ダンジョン攻略証明書
私ははっ、と思い出し、パジャマの胸ポケットをまさぐった。
もしかして...
「これ...?」
胸ポケットの中には、「ダンジョン攻略証明書」と書かれたカードのようなものと、1枚の封筒が入っていた。
この封筒は、なんだろう。
私は攻略証明書だけを職員さんの方に見せた。
「これですか?」
目を見開く女性。
「えええええええ!!!!!」
女性は急に立ち上がり、興奮しはじめた。
「ダンジョンLv.55!?ゴブリンの巣穴!?!?!?!?!?」
耳がいたい。私は耳を押さえた。
「み、み、未発見のダンジョンですぅうううう!!!
まさか未だ発見されてないダンジョンがあるなんて!場所は?場所はどこなんです???」
「え、えーっと....」
あまりの気迫に圧倒される私たち。
まさか、未発見のダンジョンだったとは。
村からそんなに距離は遠くない所のはずだ。
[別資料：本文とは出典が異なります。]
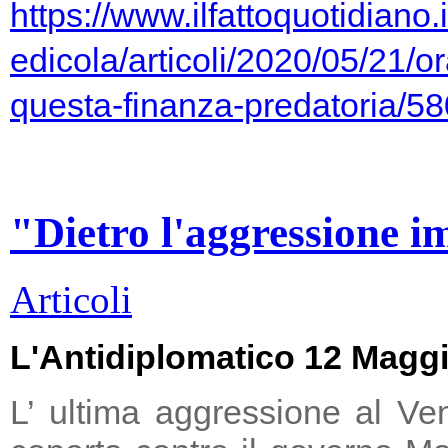
https://www.ilfattoquotidiano.i
edicola/articoli/2020/05/21/or
questa-finanza-predatoria/5
"Dietro l'aggressione i
Articoli
L'Antidiplomatico 12 Magg
L’ ultima aggressione al Ve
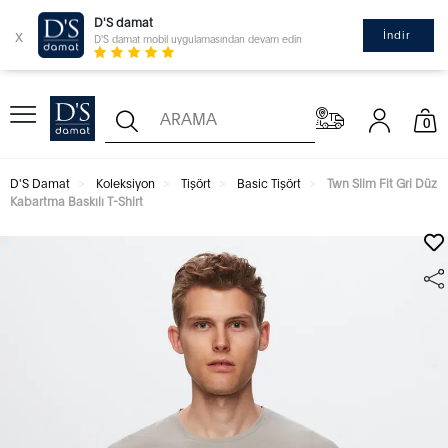
D'S damat
x
İndir
D'S damat mobil uygulamasından devam edin
0
D'S Damat
Koleksiyon
Tişört
Basic Tişört
Twn Slim Fit Gri Düz
Kabartma Baskılı T-Shirt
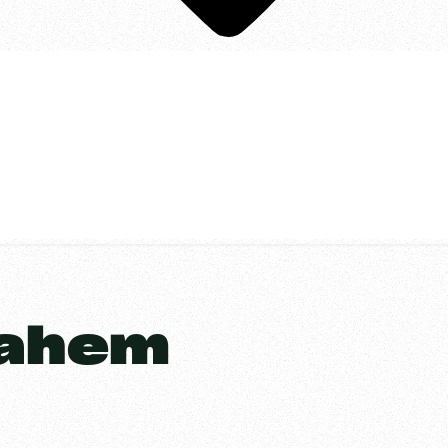
nahem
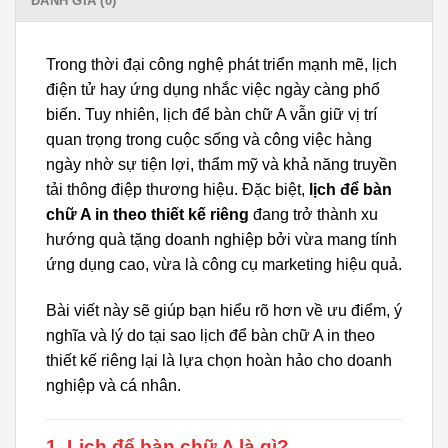
ĐÁNH GIÁ (0)
Trong thời đại công nghệ phát triển mạnh mẽ, lịch
điện tử hay ứng dụng nhắc việc ngày càng phổ
biến. Tuy nhiên, lịch để bàn chữ A vẫn giữ vị trí
quan trọng trong cuộc sống và công việc hàng
ngày nhờ sự tiện lợi, thẩm mỹ và khả năng truyền
tải thông điệp thương hiệu. Đặc biệt,
lịch để bàn
chữ A in theo thiết kế riêng
đang trở thành xu
hướng quà tặng doanh nghiệp bởi vừa mang tính
ứng dụng cao, vừa là công cụ marketing hiệu quả.
Bài viết này sẽ giúp bạn hiểu rõ hơn về ưu điểm, ý
nghĩa và lý do tại sao lịch để bàn chữ A in theo
thiết kế riêng lại là lựa chọn hoàn hảo cho doanh
nghiệp và cá nhân.
1. Lịch để bàn chữ A là gì?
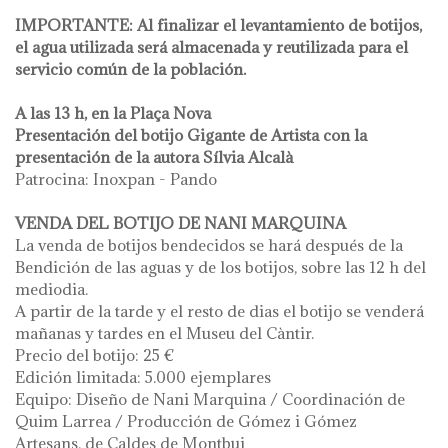
IMPORTANTE: Al finalizar el levantamiento de botijos,
el agua utilizada será almacenada y reutilizada para el
servicio común de la población.
A las 13 h, en la Plaça Nova
Presentación del botijo Gigante de Artista con la
presentación de la autora Sílvia Alcalà
Patrocina: Inoxpan - Pando
VENDA DEL BOTIJO DE NANI MARQUINA
La venda de botijos bendecidos se hará después de la
Bendición de las aguas y de los botijos, sobre las 12 h del
mediodia.
A partir de la tarde y el resto de dias el botijo se venderá
mañanas y tardes en el Museu del Càntir.
Precio del botijo: 25 €
Edición limitada: 5.000 ejemplares
Equipo: Diseño de Nani Marquina / Coordinación de
Quim Larrea / Producción de Gómez i Gómez
Artesans, de Caldes de Montbui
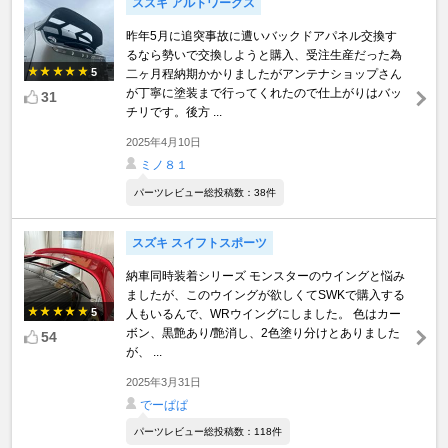
スズキ アルトワークス
昨年5月に追突事故に遭いバックドアパネル交換す
るなら勢いで交換しようと購入、受注生産だった為
5
二ヶ月程納期かかりましたがアンテナショップさん
が丁寧に塗装まで行ってくれたので仕上がりはバッ
31
チリです。後方 ...
2025年4月10日
ミノ８１
パーツレビュー総投稿数：38件
スズキ スイフトスポーツ
納車同時装着シリーズ モンスターのウイングと悩み
ましたが、このウイングが欲しくてSWKで購入する
5
人もいるんで、WRウイングにしました。 色はカー
ボン、黒艶あり/艶消し、2色塗り分けとありました
54
が、 ...
2025年3月31日
でーぱぱ
パーツレビュー総投稿数：118件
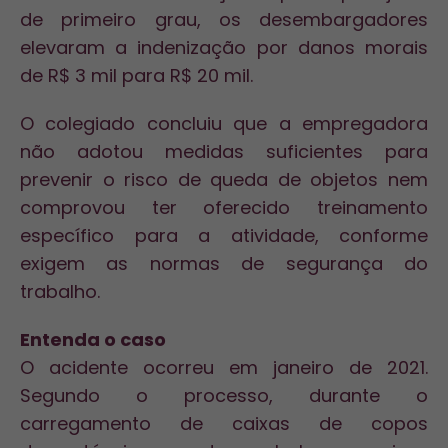
de primeiro grau, os desembargadores
elevaram a indenização por danos morais
de R$ 3 mil para R$ 20 mil.
O
colegiado
concluiu que a empregadora
não adotou medidas suficientes para
prevenir o risco de queda de objetos nem
comprovou ter oferecido treinamento
específico para a atividade, conforme
exigem as normas de segurança do
trabalho.
Entenda o caso
O acidente ocorreu em janeiro de 2021.
Segundo o
processo
, durante o
carregamento de caixas de copos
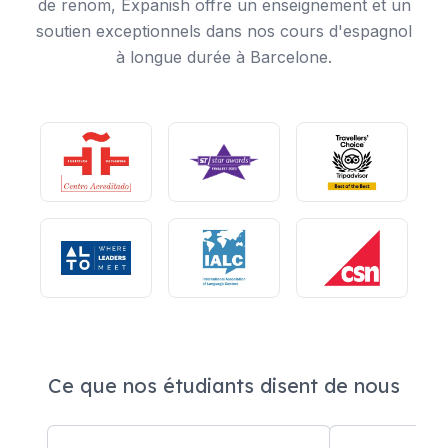
de renom, Expanish offre un enseignement et un
soutien exceptionnels dans nos cours d'espagnol
à longue durée à Barcelone.
Ce que nos étudiants disent de nous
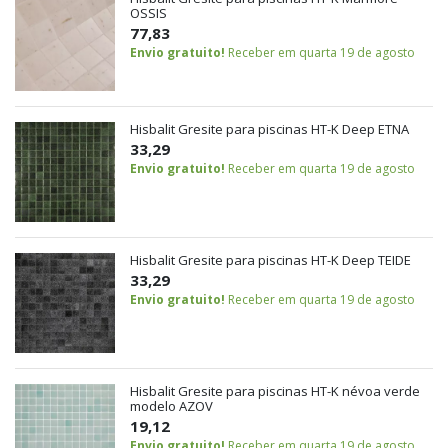
OSSIS
77,83
Envio gratuito!
Receber em quarta 19 de agosto
Hisbalit Gresite para piscinas HT-K Deep ETNA
33,29
Envio gratuito!
Receber em quarta 19 de agosto
Hisbalit Gresite para piscinas HT-K Deep TEIDE
33,29
Envio gratuito!
Receber em quarta 19 de agosto
Hisbalit Gresite para piscinas HT-K névoa verde
modelo AZOV
19,12
Envio gratuito!
Receber em quarta 19 de agosto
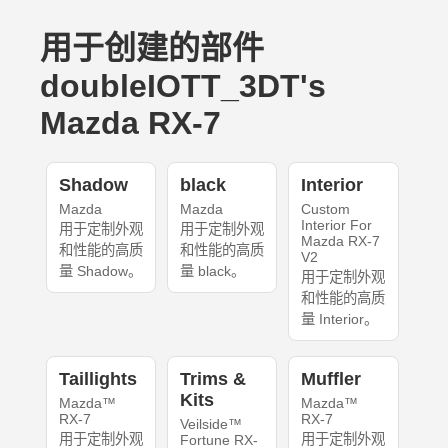
用于创建的部件
doubleIOTT_3DT's
Mazda RX-7
Shadow
black
Interior
Mazda
Mazda
Custom
Interior For
用于定制外观
用于定制外观
Mazda RX-7
和性能的高质
和性能的高质
V2
量 Shadow。
量 black。
用于定制外观
和性能的高质
量 Interior。
Taillights
Trims &
Muffler
Kits
Mazda™
Mazda™
RX-7
RX-7
Veilside™
用于定制外观
用于定制外观
Fortune RX-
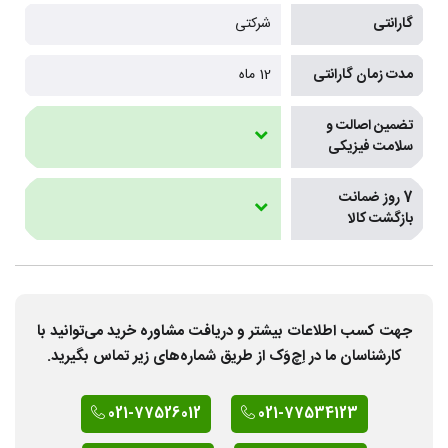
گارانتی
شرکتی
مدت زمان گارانتی
12 ماه
تضمین اصالت و
سلامت فیزیکی
7 روز ضمانت
بازگشت کالا
جهت کسب اطلاعات بیشتر و دریافت مشاوره خرید می‌توانید با
کارشناسان ما در اِچ‌وَک از طریق شماره‌های زیر تماس بگیرید.
021-77526012
021-77534123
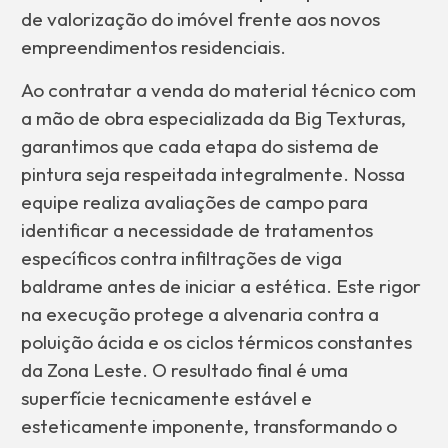
de valorização do imóvel frente aos novos
empreendimentos residenciais.
Ao contratar a venda do material técnico com
a mão de obra especializada da Big Texturas,
garantimos que cada etapa do sistema de
pintura seja respeitada integralmente. Nossa
equipe realiza avaliações de campo para
identificar a necessidade de tratamentos
específicos contra infiltrações de viga
baldrame antes de iniciar a estética. Este rigor
na execução protege a alvenaria contra a
poluição ácida e os ciclos térmicos constantes
da Zona Leste. O resultado final é uma
superfície tecnicamente estável e
esteticamente imponente, transformando o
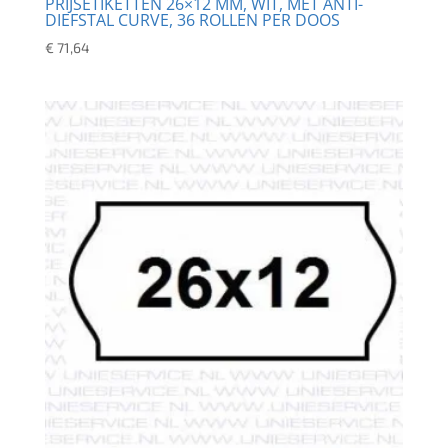
PRIJSETIKETTEN 26×12 MM, WIT, MET ANTI-
DIEFSTAL CURVE, 36 ROLLEN PER DOOS
€
71,64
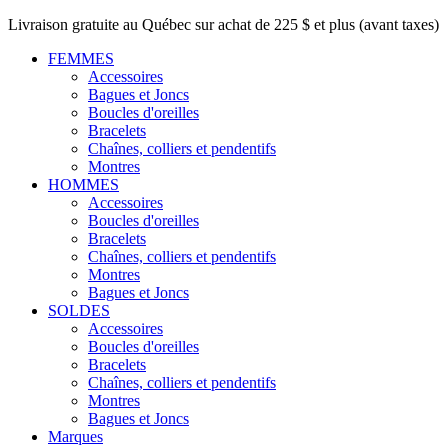
Livraison gratuite au Québec sur achat de 225 $ et plus (avant taxes)
FEMMES
Accessoires
Bagues et Joncs
Boucles d'oreilles
Bracelets
Chaînes, colliers et pendentifs
Montres
HOMMES
Accessoires
Boucles d'oreilles
Bracelets
Chaînes, colliers et pendentifs
Montres
Bagues et Joncs
SOLDES
Accessoires
Boucles d'oreilles
Bracelets
Chaînes, colliers et pendentifs
Montres
Bagues et Joncs
Marques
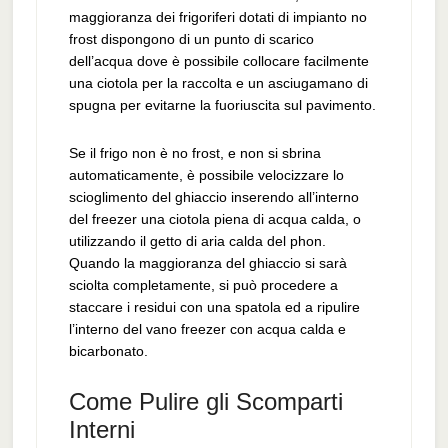
maggioranza dei frigoriferi dotati di impianto no
frost dispongono di un punto di scarico
dell’acqua dove è possibile collocare facilmente
una ciotola per la raccolta e un asciugamano di
spugna per evitarne la fuoriuscita sul pavimento.
Se il frigo non è no frost, e non si sbrina
automaticamente, è possibile velocizzare lo
scioglimento del ghiaccio inserendo all’interno
del freezer una ciotola piena di acqua calda, o
utilizzando il getto di aria calda del phon.
Quando la maggioranza del ghiaccio si sarà
sciolta completamente, si può procedere a
staccare i residui con una spatola ed a ripulire
l’interno del vano freezer con acqua calda e
bicarbonato.
Come Pulire gli Scomparti
Interni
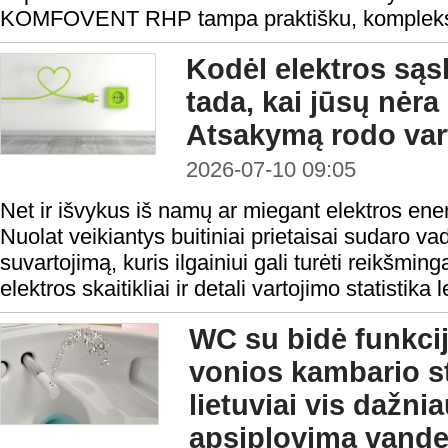
KOMFOVENT RHP tampa praktišku, kompleks
Kodėl elektros sąs
tada, kai jūsų nėr
Atsakymą rodo var
2026-07-10 09:05
Net ir išvykus iš namų ar miegant elektros ene
Nuolat veikiantys buitiniai prietaisai sudaro va
suvartojimą, kuris ilgainiui gali turėti reikšmin
elektros skaitikliai ir detali vartojimo statistika
WC su bidė funkci
vonios kambario s
lietuviai vis dažni
apsiplovimą vand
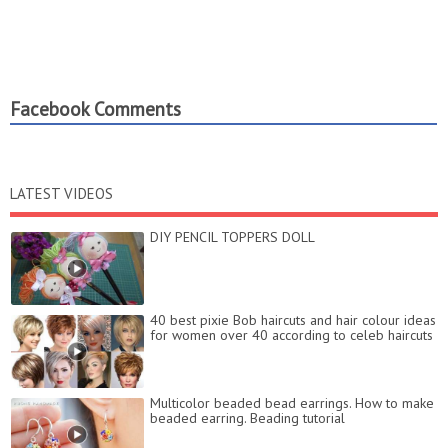
Facebook Comments
LATEST VIDEOS
DIY PENCIL TOPPERS DOLL
40 best pixie Bob haircuts and hair colour ideas
for women over 40 according to celeb haircuts
Multicolor beaded bead earrings. How to make
beaded earring. Beading tutorial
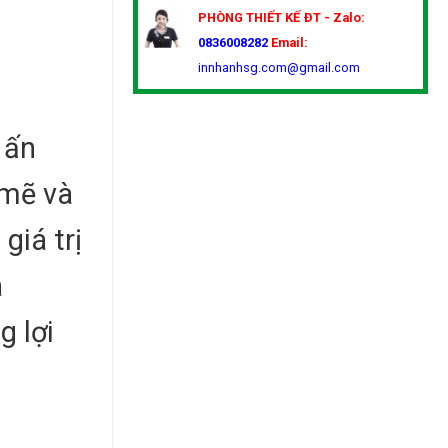
PHÒNG THIẾT KẾ
ĐT - Zalo:
0836008282
Email:
innhanhsg.com@gmail.com
 ấn
 mẽ và
giá trị
a
g lợi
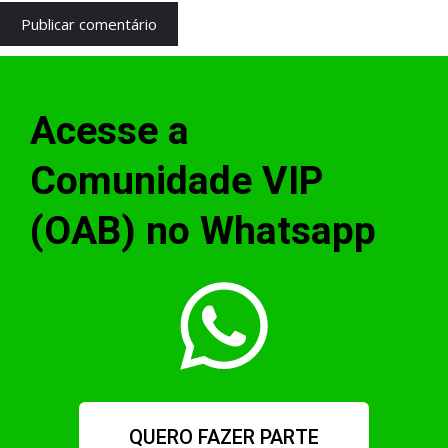
Acesse a
Comunidade VIP
(OAB) no Whatsapp
QUERO FAZER PARTE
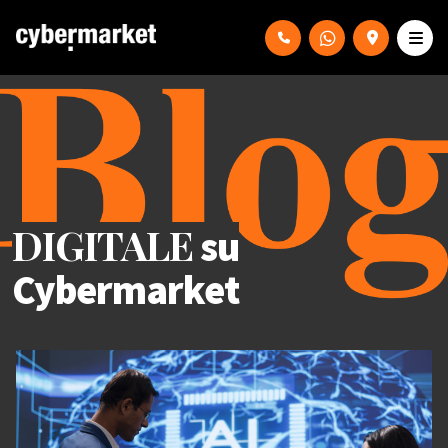
DIGITALE
su
Cybermarket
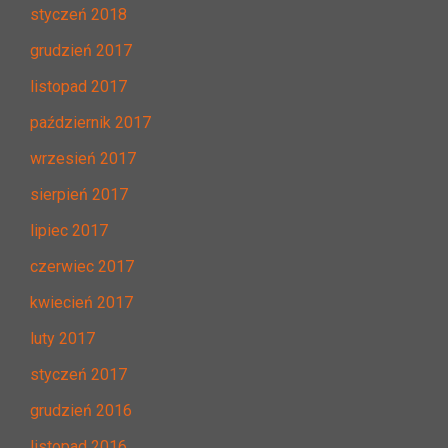
styczeń 2018
grudzień 2017
listopad 2017
październik 2017
wrzesień 2017
sierpień 2017
lipiec 2017
czerwiec 2017
kwiecień 2017
luty 2017
styczeń 2017
grudzień 2016
listopad 2016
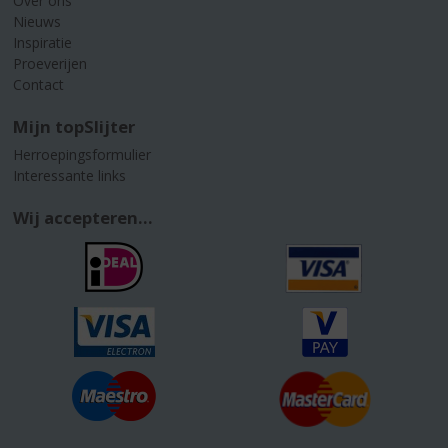
Over ons
Nieuws
Inspiratie
Proeverijen
Contact
Mijn topSlijter
Herroepingsformulier
Interessante links
Wij accepteren...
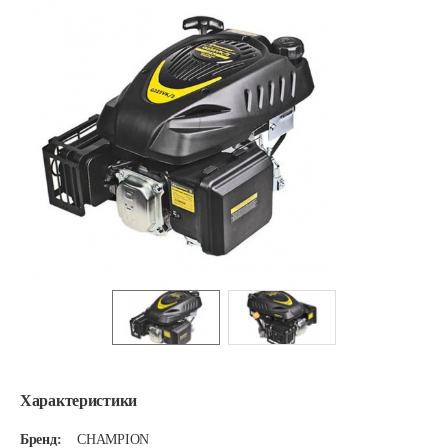
Характеристики
Бренд:
CHAMPION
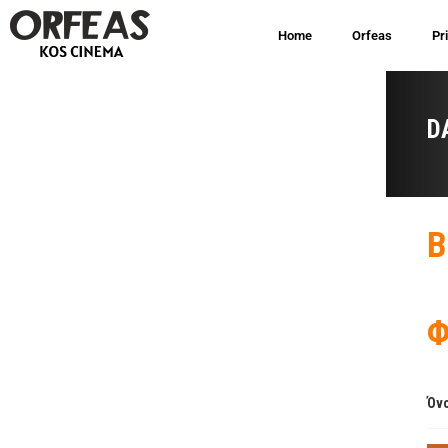
Home
Orfeas
Pr
D
B
Φ
Όνο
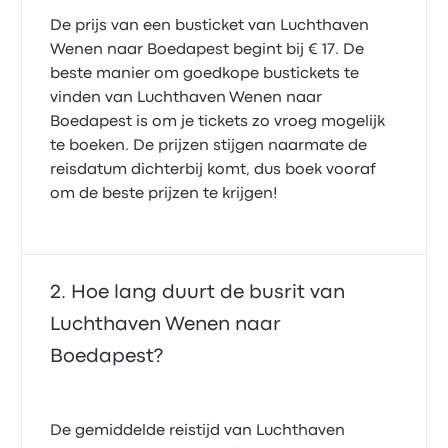
De prijs van een busticket van Luchthaven
Wenen naar Boedapest begint bij € 17. De
beste manier om goedkope bustickets te
vinden van Luchthaven Wenen naar
Boedapest is om je tickets zo vroeg mogelijk
te boeken. De prijzen stijgen naarmate de
reisdatum dichterbij komt, dus boek vooraf
om de beste prijzen te krijgen!
Hoe lang duurt de busrit van
Luchthaven Wenen naar
Boedapest?
De gemiddelde reistijd van Luchthaven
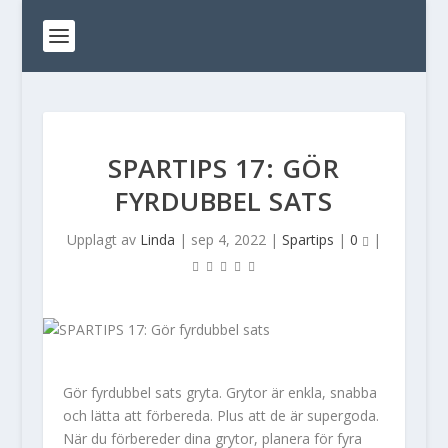
SPARTIPS 17: GÖR
FYRDUBBEL SATS
Upplagt av
Linda
|
sep 4, 2022
|
Spartips
|
0
|
Gör fyrdubbel sats gryta. Grytor är enkla, snabba
och lätta att förbereda. Plus att de är supergoda.
När du förbereder dina grytor, planera för fyra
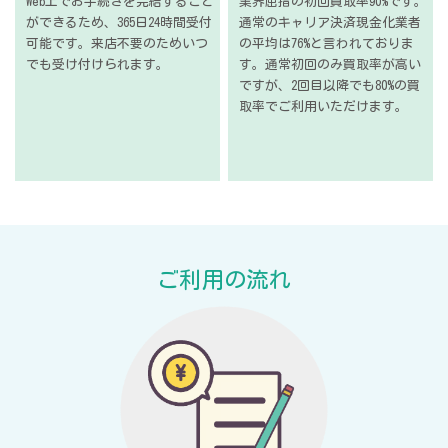
Web上でお手続きを
完結すること
業界屈指の初回買取率90%です。
ができるため、
365日24時間受付
通常のキャリア決済現金化業者
可能です。
来店不要のため
いつ
の
平均は76%と言われておりま
でも受け付けられます。
す。
通常初回のみ買取率が高い
ですが、
2回目以降でも80%の買
取率で
ご利用いただけます。
ご利用の流れ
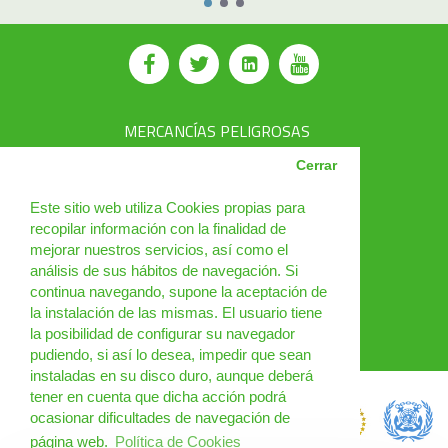
MERCANCÍAS PELIGROSAS
AVSEC
Cerrar
PRODUCTOS
Este sitio web utiliza Cookies propias para
recopilar información con la finalidad de
CURSOS
mejorar nuestros servicios, así como el
análisis de sus hábitos de navegación. Si
NOTICIAS
continua navegando, supone la aceptación de
¿QUIÉNES SOMOS?
la instalación de las mismas. El usuario tiene
la posibilidad de configurar su navegador
CONTACTO
pudiendo, si así lo desea, impedir que sean
instaladas en su disco duro, aunque deberá
tener en cuenta que dicha acción podrá
ocasionar dificultades de navegación de
página web.
Política de Cookies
私は首をかしげた。
「申し訳ないが、このへんの地理には疎くてだな」
「んな、なんですってー!!!!」
父は苦笑いしながら頭をかいている。
「市場に向かう方角にあったような」
「ダンジョン内の構造は!?ちっ、地図は作成されましたか!!?!?」
「地図?」
母は不思議そうに言った。
「きっと迷わないように、冒険者が地図を作るのがセオリーなんだよ」
私は職員さんに聞こえないように、小声で母にそう言った。
「地上で魔法を放ったら、たまたまボス部屋に貫通しちゃって、だから構造とかはあんまり...」
「んな、なんですってえええええ!!!!」
卒倒する職員さん。
「だ、だだだダンジョンを破壊するだなんて、そんな前代未聞な!?!?」
あれ、言っちゃまずかったかな?
「でっでも、修復するって言ってたよ!」
慌てて補足する私。
「誰がそんなことを!?」
「えっとー.....その、神様が?」
てへっ、と笑って言う私。事実、本当のことである。
「そんな絵空事は通用しません!神様なんて、いるわけないじゃないですか!」
職員さんは子どもを叱りつけるように言い放つ。
ほ、本当だもん!嘘ついてないもん!
ぷりぷりする私。
私悪くないもん!
母はまあまあ、と優しく声をかけた。
「とっ、とにかく、すぐに調査隊を向かわせます。ご報告いただきありがとうございました」
「いえいえ、とんでもない。」
「アイテムの買い取りも行なっておりますので、売却希望のアイテム等がございましたらお申し付けください」
「いえ、今日はやめておきます。」
お願いします、と言いかけた私の言葉を遮って、父はそう言った。
「一旦ここを出よう。もう少しこの世界をよく知った後にした方がいい」
父は私と母に耳打ちした。
確かに、父の言うことは一理ある。
私たちがこの世界の常識を知らなかったせいで、職員の女性は取り乱してしまったのだから。
幸いお金は持っているし、マジックバックがあるのですぐにアイテムを売る必要はない。
私たちは父の言葉に納得し、ギルドを後にすることに決めた。